WHAT IS NEEDED -> Please copy every record below exactly, leaving out the pictures.

DATA FOR REVIEW ->
===============
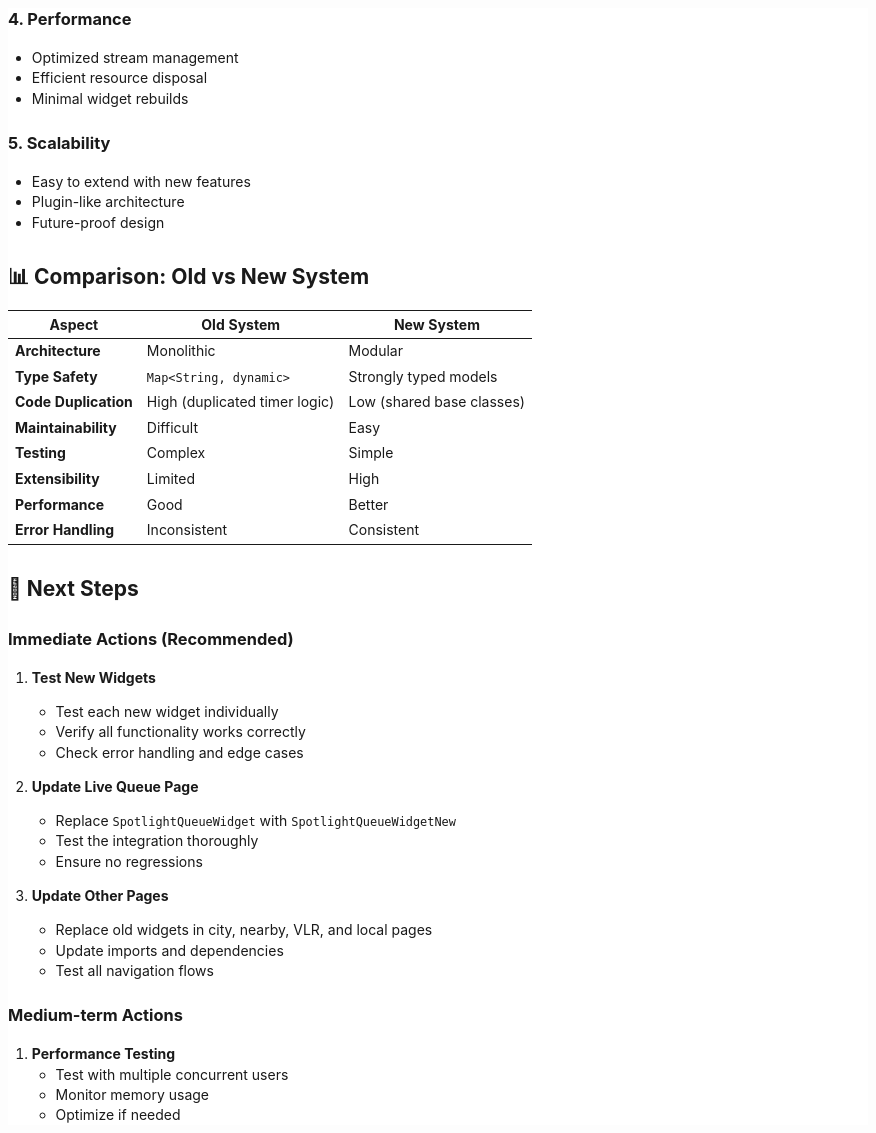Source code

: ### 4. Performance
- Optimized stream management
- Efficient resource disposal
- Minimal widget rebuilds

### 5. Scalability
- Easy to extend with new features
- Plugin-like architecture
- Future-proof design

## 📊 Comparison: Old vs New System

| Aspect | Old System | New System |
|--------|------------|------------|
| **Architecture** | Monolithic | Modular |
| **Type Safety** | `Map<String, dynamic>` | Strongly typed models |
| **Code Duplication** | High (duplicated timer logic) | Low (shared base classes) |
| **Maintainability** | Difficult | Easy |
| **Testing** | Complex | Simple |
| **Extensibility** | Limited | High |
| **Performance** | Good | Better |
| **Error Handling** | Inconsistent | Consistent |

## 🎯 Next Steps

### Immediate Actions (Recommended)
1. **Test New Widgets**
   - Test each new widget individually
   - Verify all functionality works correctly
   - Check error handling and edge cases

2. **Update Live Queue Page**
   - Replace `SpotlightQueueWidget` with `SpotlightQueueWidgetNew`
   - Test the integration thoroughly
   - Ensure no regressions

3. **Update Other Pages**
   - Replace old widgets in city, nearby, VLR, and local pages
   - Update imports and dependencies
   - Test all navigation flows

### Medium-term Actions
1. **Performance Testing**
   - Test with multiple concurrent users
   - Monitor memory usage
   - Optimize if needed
===============
SOLUTION FOR THIS EXERCISE ->
Source code

: ### 4. Performance
- Optimized stream management
- Efficient resource disposal
- Minimal widget rebuilds

### 5. Scalability
- Easy to extend with new features
- Plugin-like architecture
- Future-proof design

## 📊 Comparison: Old vs New System

| Aspect | Old System | New System |
|--------|------------|------------|
| **Architecture** | Monolithic | Modular |
| **Type Safety** | `Map<String, dynamic>` | Strongly typed models |
| **Code Duplication** | High (duplicated timer logic) | Low (shared base classes) |
| **Maintainability** | Difficult | Easy |
| **Testing** | Complex | Simple |
| **Extensibility** | Limited | High |
| **Performance** | Good | Better |
| **Error Handling** | Inconsistent | Consistent |

## 🎯 Next Steps

### Immediate Actions (Recommended)
1. **Test New Widgets**
   - Test each new widget individually
   - Verify all functionality works correctly
   - Check error handling and edge cases

2. **Update Live Queue Page**
   - Replace `SpotlightQueueWidget` with `SpotlightQueueWidgetNew`
   - Test the integration thoroughly
   - Ensure no regressions

3. **Update Other Pages**
   - Replace old widgets in city, nearby, VLR, and local pages
   - Update imports and dependencies
   - Test all navigation flows

### Medium-term Actions
1. **Performance Testing**
   - Test with multiple concurrent users
   - Monitor memory usage
   - Optimize if needed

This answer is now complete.